Es war zwar nicht ungewöhnlich, dass sie erst spät nach Hause kam, doch ihr Kater Mirko sah sie mit diesem betont vorwurfsvollen Blick an, den nur Katzen in vollendeter Perfektion beherrschen. Mit einem jämmerlichen Maunzen machte er sie auf seinen leeren Futternapf aufmerksam und wich ihr nicht von der Seite, bis sie diesen wieder mit ausreichend Futter befüllt hatte.

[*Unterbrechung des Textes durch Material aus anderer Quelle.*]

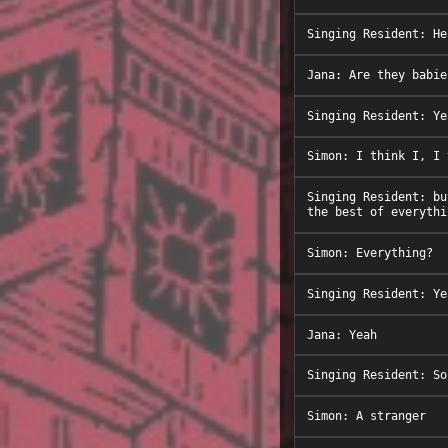
Singing Resident: bu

Nicht, dass er sofort etwas fressen wollte. Er wollte es nur verfügbar haben.
Katzen!
Jessica genoss es, noch eine Runde mit ihrem Kater zu spielen, ihm den Bauch zu kraulen und sich durch sein sanftes Schnurren beruhigen zu lassen. Als sie zu Bett ging, folgte Mirko ihr zwar neugierig, hatte aber wohl keine Lust, ihr schon Gesellschaft zu leisten. Doch das war Jessica nicht unrecht: Der Tag war lang, ereignisreich und anstrengend gewesen. Ohne Mirko auf ihrem Kissen würde sie wesentlich schneller einschlafen können. Und kaum war der Gedanke vollendet, machte ihre Fantasie sich auch schon selbstständig und zog sie sanft von der Realität in eine Mischung verwirrender, verrückter Träume hinein.
Mit einem Ruck setzte Jessica sich im Bett auf. Sie war hellwach. Mirko maunzte vorwurfsvoll ob der plötzlichen Bewegung, doch sie bemerkte es kaum. Das Detail! Im Schlaf hatte ihr Gehirn die vielen Puzzleteile zusammengefügt, und als es endlich „klick“ machte und das Gesamtbild fertig war, war sie schlagartig erwacht.
Die beiden Löcher. Oben auf dem Schädel und hinten, knapp über dem Nacken.
Der Winkel, in dem sie sich in den Knochen gebohrt hatten.
Die Größe der Vertiefungen.
Alles passte zusammen!
Ihr lief ein eiskalter Schauer über den Rücken, als ihr klar wurde, wie die Person damals gestorben sein musste. Ein Smilodon musste sie als Beute erlegt, sie von hinten angesprungen, mit dem gewaltigen Fang von hinten am Kopf gepackt haben, bevor er sie zu Boden warf, um ihr die Kehle zu zerfetzen oder wie auch immer diese Raubtiere getötet hatten.
Heutzutage war es kaum nachzuvollziehen. Säbelzahntiger waren längst ausgestorben.